Respir Med. 2017 Dec;133:36-41. doi: 10.1016/j.rmed.2017.11.005. Epub 2017 Nov 6.
The incidence of nontuberculous mycobacterial (NTM) infection has increased over the last 10 years. However, the clinical characteristics and treatment outcomes of patients with NTM pleuritis have not been well defined.
Patients with pleural effusion and NTM lung disease diagnosed between 1997 and 2013 were enrolled and their medical records were reviewed retrospectively. The subjects were divided into definite (n = 9, NTM isolated from the pleura or pleural effusion) and possible (n = 5, NTM lung disease with pleural effusion and improvement of effusion after anti-NTM treatment) groups. Clinical characteristics and treatment outcomes were analyzed. Patients with Mycobacterium avium complex (MAC) lung disease but without pleuritis were selected (the MAC-LD group) and compared with the MAC pleuritis (MAC-PD) group.
The median age of the 14 NTM pleuritis patients was 68 years, and the majority were men (9/14, 64.3%). Mycobacterium intracellulare was the most common species detected (50.0%), followed by M. avium (35.7%), M. abscessus (7.1%) and M. kansasii (7.1%). The median lymphocyte frequency and adenosine deaminase level in the effusion were 83% and 97 IU/L, respectively. Eight patients successfully completed treatment, although 2 patients died as a consequence of uncontrolled NTM disease. The MAC-PD group had less nodular bronchiectatic lung features and a lower treatment success rate than the MAC-LD group.

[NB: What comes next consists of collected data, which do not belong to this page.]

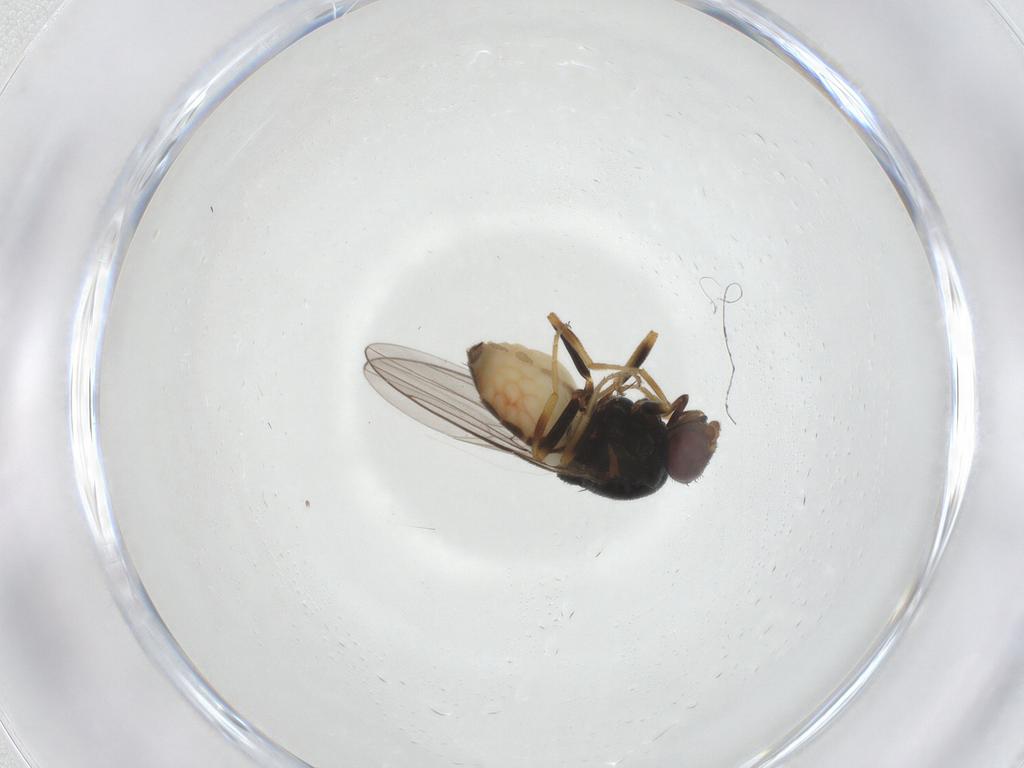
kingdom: Animalia
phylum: Arthropoda
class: Insecta
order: Diptera
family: Chloropidae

The laboratory characteristics of pleural effusions from patients with NTM disease were similar to those of patients with tuberculous pleuritis. The treatment outcome of MAC-PD appears to be worse than that of MAC-LD. Therefore, clinicians need to be alert to successfully manage patients with MAC-PD.

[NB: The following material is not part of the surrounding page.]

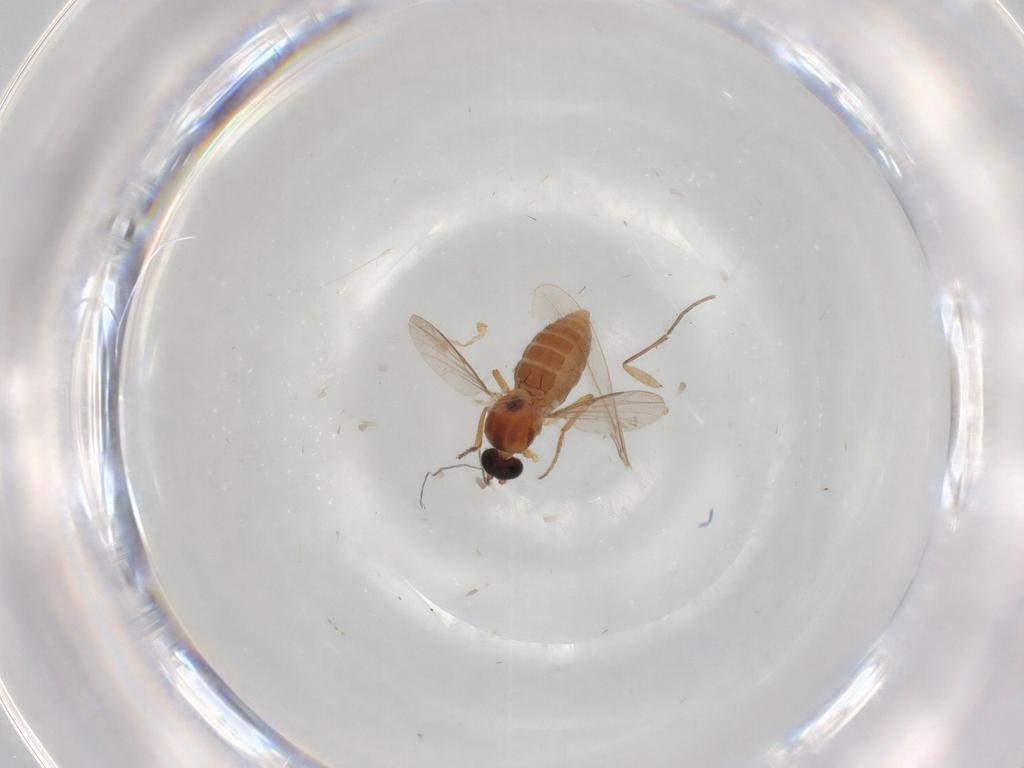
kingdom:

非结核分枝杆菌(NTM)感染的发病率在过去 10 年中有所增加。然而,NTM 胸膜炎患者的临床特征和治疗结果尚未得到很好的定义。
回顾性分析 1997 年至 2013 年间诊断为胸腔积液和 NTM 肺部疾病的患者,并对其病历进行回顾。将患者分为明确(n=9,NTM 从胸膜或胸腔积液中分离)和可能(n=5,NTM 肺部疾病伴胸腔积液,抗 NTM 治疗后胸腔积液改善)组。分析临床特征和治疗结果。选择无胸膜炎的鸟分枝杆菌复合群(MAC)肺部疾病患者(MAC-LD 组)并与 MAC 胸膜炎(MAC-PD 组)组进行比较。
14 例 NTM 胸膜炎患者的中位年龄为 68 岁,多数为男性(9/14,64.3%)。最常见的检测到的物种是胞内分枝杆菌(50.0%),其次是鸟分枝杆菌(35.7%)、脓肿分枝杆菌(7.1%)和堪萨斯分枝杆菌(7.1%)。胸腔积液中淋巴细胞频率和腺苷脱氨酶水平的中位数分别为 83%和 97 IU/L。8 例患者成功完成治疗,但有 2 例因 NTM 疾病无法控制而死亡。MAC-PD 组的结节性支气管扩张肺部特征较少,治疗成功率较低。
NTM 疾病患者胸腔积液的实验室特征与结核性胸膜炎患者相似。MAC-PD 的治疗结果似乎比 MAC-LD 差。因此,临床医生需要警惕成功治疗 MAC-PD 患者。